EXERCISE INSTRUCTIONS: With the entries below as the source, tally the lines that contain the string "epimerase" and give the number only.

Dataset items:
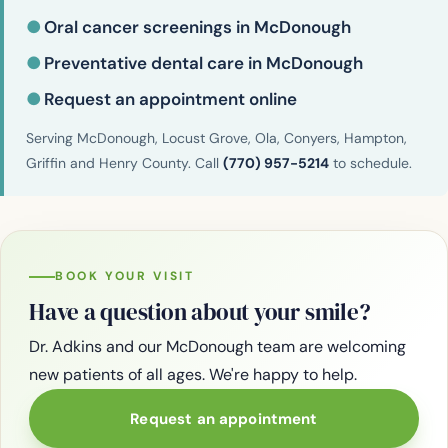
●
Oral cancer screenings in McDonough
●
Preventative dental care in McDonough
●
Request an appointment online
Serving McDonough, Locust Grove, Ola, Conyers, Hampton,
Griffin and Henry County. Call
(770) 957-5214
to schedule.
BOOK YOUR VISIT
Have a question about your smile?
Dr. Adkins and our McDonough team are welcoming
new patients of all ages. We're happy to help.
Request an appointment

...

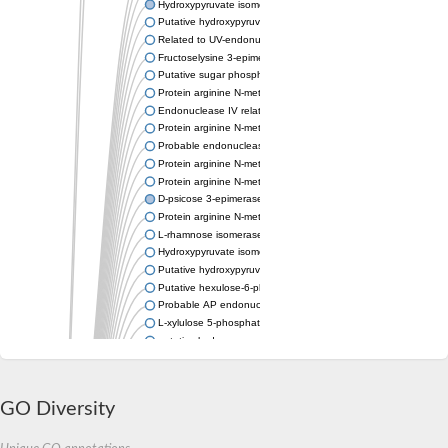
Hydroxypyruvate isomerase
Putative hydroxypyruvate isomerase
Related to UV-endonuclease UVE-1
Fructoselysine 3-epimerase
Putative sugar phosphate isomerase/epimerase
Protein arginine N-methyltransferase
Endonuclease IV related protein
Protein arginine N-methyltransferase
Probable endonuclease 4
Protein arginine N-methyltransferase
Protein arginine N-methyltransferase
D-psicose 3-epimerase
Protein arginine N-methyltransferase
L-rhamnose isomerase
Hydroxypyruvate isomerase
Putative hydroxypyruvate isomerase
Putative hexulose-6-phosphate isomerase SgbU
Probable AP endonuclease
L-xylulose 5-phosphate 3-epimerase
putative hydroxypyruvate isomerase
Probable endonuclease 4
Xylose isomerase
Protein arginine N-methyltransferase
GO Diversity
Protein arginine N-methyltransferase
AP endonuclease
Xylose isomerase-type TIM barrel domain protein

EXERCISE RESPONSE: 4